Carrie Bradshaw claimed Vogue was paying her $4.00 per word

Following her breakup with Aidan Shaw, Carrie was confronted with more than just her romantic failure. Carrie had to face her financial shortcomings, too. After decades in New York City, a successful column, and a rent-controlled apartment, she had less than $2,000 to her name. To rectify her financial woes, Carrie took on a freelance role at Vogue, the publication she spoke about purchasing instead of food when she first arrived in the city.

Carrie insisted that the publication offered her $4.00 per word. She told Charlotte York that the rate was exceptionally high and that most people were offered $2.00 per word. The implication was simple; Carrie’s famed column fetched her a high per word rate. Carrie was right about the average rate, but the writers were way off on what Carrie would have fetched as a writer.

How much does a publication like Vogue pay freelance writers?

The market for freelance writers is much different today than it was back when Carrie landed her gig at Vogue. In the years since Sex and the City went off the air, the world of online content has exploded.
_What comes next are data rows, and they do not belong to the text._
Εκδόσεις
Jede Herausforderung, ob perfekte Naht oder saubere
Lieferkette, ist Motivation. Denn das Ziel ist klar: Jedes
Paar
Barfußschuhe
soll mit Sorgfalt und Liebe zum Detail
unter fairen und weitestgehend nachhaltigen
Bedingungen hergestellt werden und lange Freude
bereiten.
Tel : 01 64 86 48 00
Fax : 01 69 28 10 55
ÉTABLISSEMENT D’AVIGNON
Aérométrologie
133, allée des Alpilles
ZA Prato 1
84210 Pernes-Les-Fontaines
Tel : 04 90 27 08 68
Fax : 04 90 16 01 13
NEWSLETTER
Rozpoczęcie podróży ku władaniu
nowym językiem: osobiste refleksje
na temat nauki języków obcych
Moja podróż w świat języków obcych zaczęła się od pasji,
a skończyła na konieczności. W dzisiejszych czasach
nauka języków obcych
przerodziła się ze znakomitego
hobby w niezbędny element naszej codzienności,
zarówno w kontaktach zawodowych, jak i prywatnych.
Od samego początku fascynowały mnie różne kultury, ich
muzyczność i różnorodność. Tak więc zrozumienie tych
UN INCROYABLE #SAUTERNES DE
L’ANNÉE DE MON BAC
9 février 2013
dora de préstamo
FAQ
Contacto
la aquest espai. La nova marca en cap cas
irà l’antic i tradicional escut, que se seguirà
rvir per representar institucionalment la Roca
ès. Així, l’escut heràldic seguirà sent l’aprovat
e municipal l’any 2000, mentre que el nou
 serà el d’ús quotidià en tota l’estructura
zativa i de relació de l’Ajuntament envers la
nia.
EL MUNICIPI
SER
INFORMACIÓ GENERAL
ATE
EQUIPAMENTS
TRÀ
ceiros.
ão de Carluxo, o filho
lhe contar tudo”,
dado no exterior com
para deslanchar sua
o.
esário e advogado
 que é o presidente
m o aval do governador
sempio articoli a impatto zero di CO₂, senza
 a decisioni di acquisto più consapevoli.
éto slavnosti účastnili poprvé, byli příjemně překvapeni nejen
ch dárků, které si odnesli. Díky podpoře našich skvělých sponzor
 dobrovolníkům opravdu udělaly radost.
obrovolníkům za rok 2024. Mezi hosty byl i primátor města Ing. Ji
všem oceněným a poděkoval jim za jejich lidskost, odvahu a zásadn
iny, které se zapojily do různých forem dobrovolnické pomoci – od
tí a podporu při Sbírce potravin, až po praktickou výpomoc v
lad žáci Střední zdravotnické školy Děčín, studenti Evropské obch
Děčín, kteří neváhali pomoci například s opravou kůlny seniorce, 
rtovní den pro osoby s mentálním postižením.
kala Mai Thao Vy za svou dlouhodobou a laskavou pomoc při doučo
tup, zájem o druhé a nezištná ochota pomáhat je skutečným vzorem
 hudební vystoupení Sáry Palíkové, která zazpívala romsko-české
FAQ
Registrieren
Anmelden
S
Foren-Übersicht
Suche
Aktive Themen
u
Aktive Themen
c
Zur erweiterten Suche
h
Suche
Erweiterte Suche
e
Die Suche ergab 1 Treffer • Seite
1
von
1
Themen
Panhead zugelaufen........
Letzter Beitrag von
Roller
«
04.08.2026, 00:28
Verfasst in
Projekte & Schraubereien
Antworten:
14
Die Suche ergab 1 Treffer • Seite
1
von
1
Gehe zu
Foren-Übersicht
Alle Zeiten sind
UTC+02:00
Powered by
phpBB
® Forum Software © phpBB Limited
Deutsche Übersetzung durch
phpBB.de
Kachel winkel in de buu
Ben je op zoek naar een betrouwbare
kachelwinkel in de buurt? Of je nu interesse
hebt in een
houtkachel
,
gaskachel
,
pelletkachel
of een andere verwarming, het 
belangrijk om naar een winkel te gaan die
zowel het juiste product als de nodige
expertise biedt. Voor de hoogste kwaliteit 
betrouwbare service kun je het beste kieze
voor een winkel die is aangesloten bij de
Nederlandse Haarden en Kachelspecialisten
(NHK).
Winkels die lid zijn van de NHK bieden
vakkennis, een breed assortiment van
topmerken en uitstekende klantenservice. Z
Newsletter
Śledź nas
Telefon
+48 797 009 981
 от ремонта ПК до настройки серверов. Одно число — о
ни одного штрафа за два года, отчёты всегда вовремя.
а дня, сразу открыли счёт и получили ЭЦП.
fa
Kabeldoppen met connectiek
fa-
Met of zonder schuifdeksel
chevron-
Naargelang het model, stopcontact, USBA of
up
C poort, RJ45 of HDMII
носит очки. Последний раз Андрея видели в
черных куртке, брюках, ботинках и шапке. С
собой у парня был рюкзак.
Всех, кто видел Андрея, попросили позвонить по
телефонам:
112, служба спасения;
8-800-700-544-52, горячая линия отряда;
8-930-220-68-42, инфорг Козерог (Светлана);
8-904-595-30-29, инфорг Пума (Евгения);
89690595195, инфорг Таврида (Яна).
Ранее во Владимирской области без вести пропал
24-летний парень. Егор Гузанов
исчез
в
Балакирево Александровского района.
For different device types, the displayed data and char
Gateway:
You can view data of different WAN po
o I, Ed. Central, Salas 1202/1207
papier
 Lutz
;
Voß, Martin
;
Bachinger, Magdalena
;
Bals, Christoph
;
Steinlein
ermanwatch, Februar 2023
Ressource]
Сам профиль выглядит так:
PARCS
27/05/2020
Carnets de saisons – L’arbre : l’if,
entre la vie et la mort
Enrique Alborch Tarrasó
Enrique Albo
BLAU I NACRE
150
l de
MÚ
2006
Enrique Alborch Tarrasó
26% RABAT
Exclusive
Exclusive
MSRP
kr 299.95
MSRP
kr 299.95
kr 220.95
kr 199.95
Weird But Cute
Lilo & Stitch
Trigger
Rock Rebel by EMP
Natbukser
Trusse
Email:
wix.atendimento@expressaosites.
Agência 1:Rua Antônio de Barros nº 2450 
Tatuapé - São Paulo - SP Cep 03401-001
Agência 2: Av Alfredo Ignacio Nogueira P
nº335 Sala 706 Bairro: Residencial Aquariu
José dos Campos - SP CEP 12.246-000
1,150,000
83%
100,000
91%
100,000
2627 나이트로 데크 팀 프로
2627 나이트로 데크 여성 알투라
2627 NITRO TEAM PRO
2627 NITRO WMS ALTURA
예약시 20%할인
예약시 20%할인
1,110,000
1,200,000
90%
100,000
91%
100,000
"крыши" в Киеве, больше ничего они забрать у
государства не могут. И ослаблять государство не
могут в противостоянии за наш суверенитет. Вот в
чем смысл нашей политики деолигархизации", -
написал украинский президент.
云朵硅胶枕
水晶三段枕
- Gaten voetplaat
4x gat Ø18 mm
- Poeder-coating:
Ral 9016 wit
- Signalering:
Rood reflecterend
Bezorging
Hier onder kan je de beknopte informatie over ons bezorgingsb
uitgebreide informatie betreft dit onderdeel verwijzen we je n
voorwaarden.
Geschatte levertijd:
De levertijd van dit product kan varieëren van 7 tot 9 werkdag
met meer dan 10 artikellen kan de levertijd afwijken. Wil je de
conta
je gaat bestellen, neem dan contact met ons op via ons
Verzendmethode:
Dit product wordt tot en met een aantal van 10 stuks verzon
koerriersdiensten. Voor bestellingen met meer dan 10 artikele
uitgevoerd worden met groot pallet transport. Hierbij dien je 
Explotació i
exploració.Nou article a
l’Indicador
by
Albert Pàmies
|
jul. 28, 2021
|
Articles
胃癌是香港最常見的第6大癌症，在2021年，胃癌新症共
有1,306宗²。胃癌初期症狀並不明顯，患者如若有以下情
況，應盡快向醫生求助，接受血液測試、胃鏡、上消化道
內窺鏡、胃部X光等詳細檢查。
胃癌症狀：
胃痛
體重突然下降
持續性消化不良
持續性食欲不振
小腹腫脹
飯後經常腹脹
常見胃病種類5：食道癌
Writers who work strictly in the online realm experience a significant swing in wages. Digital publications may pay as little as $.10 per word up to about $1.00 per word. Technical pieces, for example, may command a higher pay rate.

Even though the world has changed significantly, print publications still tend to offer freelance writers a higher per-word rate than digital publications. Diana Kelly Levey, a digital strategist and freelance writer, surveyed a group of writers and found that publications like GQ and Wired tend to pay the highest per-word rate. They generally offer writers anywhere from $2 per word up to $2.75 per word.

Well-known writers may command a higher per-word rate, but Carrie landed her Vogue assignment way back in 2001. Funnily enough, Forge points out, that writing was more lucrative decades before Carrie Bradshaw placed a foot into a Manolo. By the time Carrie showed up, the freelance market had stagnated at a rate of about $2 per word, which could occasionally be stretched to $3 per word for well-known wordsmiths. Carrie, whose career up until that point was a column in a New York City weekly, likely wouldn’t have commanded more than $2 per word in 2001. Today, she’d likely command more, but only because of her lucrative book deal. Even still, $4 per word would be a bit of a stretch.

Sex and the City’s financials were off in other ways, too

Carrie’s pay rate at Vogue wasn’t the only financial misstep from the series. The show failed to consider just how much money Carrie spent on taxis and dining out. Simply put, she couldn’t have afforded her taxi and cosmo habits, even if she had made $4 per word at Vogue and command a top rate from her column. Carrie took taxis everywhere in Manhattan.  She didn’t even know how much it would cost to ride the bus, and she was never pictured taking a subway. A single taxi ride would have set her back at least $5. Based on her cab habit, Carrie would have plunked down hundreds of dollars every month, something even high earning New Yorkers can’t swing.

Vulture also noted that the show’s writers decided to quickly drop Carrie’s financial troubles from storylines after season 4. They never bother to discuss how Carrie paid Charlotte back, or how she managed to pay a mortgage and maintenance fees without trouble. Carrie’s mortgage would have been higher than the monthly rent she often struggled to cover, but somehow, she maintains her fabulous lifestyle without much concern for finances.